Israel’s own report into its actions in Gaza last year has found that the IDF acted “legitimately” and “proportionately” in the 50-day war, which killed over 2,200 people.
It comes just days after another Israeli report exonerated soldiers who killed four young boys playing on a Gaza beach, in an incident filmed by French media.
The 270-page report on Operation Protective Edge was released on Sunday, just hours before the expected release of a report by the United Nations Human Rights Council, which was expected to be critical.
Pre-empting U.N. condemnation, Israeli Prime Minister Benjamin Netanyahu said: “Anyone who wants to continue with an automatic indictment against Israel, which is baseless, can waste his time reading the U.N. commission report.”
Netanyahu said the Israeli report presented “the true picture” of what happened, but analysts in Israel and beyond dismissed it was “ineffective PR,” saying it focuses almost exclusively on the actions of militants, not the IDF.
Tehilla Shwartz Altshuler at the Israel Democracy Institute said: “The question is who is trying to feed the public discourse and for what mission,” adding that it was a “new tactic” of giving “perhaps a one-sided report of its own”.
There have been over a dozen reports on last year’s hostilities. Among the more critical have been those by non-governmental organisations like Amnesty International, which accused the IDF of “war crimes and human rights violations”.
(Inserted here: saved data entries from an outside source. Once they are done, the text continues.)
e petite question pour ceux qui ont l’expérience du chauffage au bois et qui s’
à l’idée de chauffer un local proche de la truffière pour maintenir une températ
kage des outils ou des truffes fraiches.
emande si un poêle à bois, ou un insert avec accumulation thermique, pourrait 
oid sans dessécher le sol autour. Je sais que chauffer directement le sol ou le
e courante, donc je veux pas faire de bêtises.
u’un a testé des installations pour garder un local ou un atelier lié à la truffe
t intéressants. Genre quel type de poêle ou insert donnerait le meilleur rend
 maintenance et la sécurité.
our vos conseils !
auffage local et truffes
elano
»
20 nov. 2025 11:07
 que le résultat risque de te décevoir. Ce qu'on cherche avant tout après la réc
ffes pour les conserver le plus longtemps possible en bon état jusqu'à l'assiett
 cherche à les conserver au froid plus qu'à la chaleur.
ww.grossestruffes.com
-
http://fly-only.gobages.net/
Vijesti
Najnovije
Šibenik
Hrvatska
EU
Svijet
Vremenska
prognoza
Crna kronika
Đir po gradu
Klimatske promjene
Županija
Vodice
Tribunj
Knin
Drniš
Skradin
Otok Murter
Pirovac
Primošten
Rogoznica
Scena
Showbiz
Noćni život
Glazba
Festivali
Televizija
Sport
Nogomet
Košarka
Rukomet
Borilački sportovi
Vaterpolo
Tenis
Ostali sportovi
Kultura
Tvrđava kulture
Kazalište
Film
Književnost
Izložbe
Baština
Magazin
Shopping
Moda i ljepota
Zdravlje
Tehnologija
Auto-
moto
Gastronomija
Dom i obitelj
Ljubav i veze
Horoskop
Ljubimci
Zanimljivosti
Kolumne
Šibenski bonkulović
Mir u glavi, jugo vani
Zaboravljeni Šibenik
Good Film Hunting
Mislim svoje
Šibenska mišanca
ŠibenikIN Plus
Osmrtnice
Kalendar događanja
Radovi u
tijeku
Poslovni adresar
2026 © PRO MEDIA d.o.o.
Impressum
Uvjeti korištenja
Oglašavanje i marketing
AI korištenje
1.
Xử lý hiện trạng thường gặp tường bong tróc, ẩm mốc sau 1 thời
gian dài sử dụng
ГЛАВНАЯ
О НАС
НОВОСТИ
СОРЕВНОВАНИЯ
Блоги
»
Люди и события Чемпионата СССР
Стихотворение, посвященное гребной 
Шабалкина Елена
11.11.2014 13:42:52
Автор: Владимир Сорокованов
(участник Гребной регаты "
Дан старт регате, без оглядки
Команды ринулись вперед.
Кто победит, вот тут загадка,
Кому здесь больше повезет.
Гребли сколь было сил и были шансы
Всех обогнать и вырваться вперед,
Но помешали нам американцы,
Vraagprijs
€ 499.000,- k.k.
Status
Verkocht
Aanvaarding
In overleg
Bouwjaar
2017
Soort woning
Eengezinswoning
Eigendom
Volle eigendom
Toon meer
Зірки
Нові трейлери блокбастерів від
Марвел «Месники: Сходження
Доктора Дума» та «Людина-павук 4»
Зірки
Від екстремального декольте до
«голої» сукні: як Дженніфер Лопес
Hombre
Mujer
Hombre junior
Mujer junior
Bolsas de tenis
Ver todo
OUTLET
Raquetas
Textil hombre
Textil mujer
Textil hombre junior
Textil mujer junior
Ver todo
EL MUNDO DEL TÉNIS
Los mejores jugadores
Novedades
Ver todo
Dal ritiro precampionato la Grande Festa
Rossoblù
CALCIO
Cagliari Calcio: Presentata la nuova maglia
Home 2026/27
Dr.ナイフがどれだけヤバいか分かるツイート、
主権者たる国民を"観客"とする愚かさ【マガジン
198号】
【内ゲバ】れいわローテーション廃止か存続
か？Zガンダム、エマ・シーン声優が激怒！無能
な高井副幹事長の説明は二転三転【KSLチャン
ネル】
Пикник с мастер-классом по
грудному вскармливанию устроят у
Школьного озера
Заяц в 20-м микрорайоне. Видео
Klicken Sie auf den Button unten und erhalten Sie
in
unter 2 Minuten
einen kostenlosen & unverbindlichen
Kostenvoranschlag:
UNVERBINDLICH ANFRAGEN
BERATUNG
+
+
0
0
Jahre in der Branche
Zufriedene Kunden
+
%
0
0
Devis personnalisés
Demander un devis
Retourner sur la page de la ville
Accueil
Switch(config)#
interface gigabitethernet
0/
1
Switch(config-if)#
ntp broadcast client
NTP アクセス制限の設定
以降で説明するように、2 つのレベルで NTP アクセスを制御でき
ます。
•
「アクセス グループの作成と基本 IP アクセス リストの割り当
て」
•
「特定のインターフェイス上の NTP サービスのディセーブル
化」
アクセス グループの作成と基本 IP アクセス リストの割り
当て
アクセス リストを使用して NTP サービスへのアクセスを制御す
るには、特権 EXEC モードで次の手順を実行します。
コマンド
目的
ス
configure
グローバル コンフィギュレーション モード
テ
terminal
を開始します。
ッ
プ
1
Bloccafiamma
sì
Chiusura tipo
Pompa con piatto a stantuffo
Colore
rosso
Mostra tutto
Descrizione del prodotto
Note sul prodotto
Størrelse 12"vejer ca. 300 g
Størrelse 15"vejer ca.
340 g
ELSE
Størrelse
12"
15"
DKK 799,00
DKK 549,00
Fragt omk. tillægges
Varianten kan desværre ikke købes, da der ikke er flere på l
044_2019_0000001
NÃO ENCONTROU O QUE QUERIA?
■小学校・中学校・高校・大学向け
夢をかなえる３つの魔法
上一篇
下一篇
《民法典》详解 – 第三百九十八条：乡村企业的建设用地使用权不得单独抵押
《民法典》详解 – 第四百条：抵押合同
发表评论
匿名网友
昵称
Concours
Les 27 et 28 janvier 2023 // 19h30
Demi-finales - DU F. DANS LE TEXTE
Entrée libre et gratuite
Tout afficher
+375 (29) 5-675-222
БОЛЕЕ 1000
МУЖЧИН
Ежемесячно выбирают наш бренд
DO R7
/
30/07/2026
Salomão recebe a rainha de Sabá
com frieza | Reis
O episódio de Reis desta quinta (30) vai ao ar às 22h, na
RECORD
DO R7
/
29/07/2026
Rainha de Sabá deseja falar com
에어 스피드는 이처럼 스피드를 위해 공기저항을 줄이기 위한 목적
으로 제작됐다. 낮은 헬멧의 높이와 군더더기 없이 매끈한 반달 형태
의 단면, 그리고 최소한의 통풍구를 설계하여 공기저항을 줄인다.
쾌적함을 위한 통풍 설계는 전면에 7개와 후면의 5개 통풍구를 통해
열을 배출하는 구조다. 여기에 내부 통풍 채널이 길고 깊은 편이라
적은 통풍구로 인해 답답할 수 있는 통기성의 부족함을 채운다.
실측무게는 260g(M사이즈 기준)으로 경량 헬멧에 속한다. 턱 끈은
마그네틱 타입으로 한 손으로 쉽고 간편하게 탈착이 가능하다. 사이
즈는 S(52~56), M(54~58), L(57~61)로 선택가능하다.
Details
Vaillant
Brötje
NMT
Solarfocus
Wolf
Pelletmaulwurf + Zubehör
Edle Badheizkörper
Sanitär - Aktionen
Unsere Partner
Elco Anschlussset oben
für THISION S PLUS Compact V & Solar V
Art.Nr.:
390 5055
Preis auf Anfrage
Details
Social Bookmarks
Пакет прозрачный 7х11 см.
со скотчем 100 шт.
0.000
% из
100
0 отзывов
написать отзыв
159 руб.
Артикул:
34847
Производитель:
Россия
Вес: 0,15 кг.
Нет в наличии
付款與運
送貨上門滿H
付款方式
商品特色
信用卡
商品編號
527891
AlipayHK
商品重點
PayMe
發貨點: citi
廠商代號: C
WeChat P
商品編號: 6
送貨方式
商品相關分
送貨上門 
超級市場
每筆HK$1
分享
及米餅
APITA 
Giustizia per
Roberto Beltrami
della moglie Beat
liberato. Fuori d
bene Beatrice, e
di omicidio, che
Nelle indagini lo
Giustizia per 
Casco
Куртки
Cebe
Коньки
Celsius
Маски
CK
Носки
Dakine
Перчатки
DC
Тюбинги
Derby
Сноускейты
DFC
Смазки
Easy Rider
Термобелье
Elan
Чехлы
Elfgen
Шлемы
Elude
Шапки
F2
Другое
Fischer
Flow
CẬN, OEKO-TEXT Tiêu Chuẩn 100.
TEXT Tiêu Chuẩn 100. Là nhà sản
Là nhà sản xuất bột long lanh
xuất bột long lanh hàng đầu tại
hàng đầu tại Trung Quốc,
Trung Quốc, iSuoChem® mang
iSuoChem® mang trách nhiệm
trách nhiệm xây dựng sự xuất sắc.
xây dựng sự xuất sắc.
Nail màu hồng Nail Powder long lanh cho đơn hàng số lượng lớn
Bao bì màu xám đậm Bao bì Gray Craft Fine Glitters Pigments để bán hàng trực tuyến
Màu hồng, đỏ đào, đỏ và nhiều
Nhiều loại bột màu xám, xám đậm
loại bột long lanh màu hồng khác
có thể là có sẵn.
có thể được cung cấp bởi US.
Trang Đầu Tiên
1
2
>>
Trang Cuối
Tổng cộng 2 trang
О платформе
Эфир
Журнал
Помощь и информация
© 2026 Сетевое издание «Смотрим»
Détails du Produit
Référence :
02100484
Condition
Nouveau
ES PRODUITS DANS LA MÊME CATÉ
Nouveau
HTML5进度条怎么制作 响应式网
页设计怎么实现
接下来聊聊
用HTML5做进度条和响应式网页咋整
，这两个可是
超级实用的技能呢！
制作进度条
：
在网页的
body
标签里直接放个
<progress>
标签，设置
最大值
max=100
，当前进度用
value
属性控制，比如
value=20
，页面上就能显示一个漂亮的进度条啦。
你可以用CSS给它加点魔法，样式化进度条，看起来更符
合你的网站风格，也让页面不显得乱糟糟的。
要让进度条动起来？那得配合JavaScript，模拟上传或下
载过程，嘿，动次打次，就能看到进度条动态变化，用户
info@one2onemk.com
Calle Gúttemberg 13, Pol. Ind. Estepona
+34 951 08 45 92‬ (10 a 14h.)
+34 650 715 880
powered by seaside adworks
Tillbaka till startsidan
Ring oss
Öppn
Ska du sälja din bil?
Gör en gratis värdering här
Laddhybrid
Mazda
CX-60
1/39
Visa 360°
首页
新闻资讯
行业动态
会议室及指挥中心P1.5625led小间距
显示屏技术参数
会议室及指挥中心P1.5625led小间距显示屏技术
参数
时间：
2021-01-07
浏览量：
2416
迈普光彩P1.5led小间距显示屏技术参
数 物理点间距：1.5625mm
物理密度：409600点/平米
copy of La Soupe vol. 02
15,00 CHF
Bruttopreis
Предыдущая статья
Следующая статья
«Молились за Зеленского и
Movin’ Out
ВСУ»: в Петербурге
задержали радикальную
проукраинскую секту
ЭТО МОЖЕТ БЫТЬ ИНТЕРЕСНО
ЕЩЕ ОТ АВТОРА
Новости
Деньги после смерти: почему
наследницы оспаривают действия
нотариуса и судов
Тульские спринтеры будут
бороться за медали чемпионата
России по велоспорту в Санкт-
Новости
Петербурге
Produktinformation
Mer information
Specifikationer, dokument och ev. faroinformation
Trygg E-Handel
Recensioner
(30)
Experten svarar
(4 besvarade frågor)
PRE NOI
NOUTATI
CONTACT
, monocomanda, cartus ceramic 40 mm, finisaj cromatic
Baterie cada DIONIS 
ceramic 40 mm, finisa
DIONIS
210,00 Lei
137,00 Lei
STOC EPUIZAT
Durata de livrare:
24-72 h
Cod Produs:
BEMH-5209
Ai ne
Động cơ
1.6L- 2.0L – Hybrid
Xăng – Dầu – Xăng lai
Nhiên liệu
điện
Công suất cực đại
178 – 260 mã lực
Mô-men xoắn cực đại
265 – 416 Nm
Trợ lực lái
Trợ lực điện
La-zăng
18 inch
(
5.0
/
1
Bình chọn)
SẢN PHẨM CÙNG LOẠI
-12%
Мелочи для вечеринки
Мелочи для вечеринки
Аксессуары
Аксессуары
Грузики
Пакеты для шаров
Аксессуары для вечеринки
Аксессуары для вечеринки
Israeli military officials say Hamas “intentionally and systematically used strategies designed to maximize harm to civilian life and property” and that Israel “made efforts, including beyond its legal obligations, to mitigate the risk of harm to civilians”.
Another group of senior military and diplomatic personnel, chaired by Gen. Klaus Naumann of Germany, also concluded that Israel “not only met a reasonable international standard of observance of the laws of armed conflict, but in many cases significantly exceeded that standard”.
Of the 2,125 Palestinians killed, Israel says that only 761 were “uninvolved civilians,” but the U.N. puts that figure at 1,483.
A Hamas spokesman said the report “has no value and will not change the facts because the Israeli occupation crimes took place in front of the world’s cameras”.
Canadian jurist William Schabas, who resigned from his role as head of the UN enquiry after it emerged that he advised the PLO in 2012, dismissed Israel’s suggestion that Gaza’s militants were the only party at fault.
“It would be a very unusual war if only one side violated the laws of war and the other behaved perfectly,” he said. “The likelihood is both sides committed violations.”
Asked about Israel’s lack of cooperation with the U.N. enquiry, Schabas said Israel only cooperates “when it suits it”. He added: “That’s unfortunate. It’s not in Israel’s best interests to boycott commissions of inquiry.”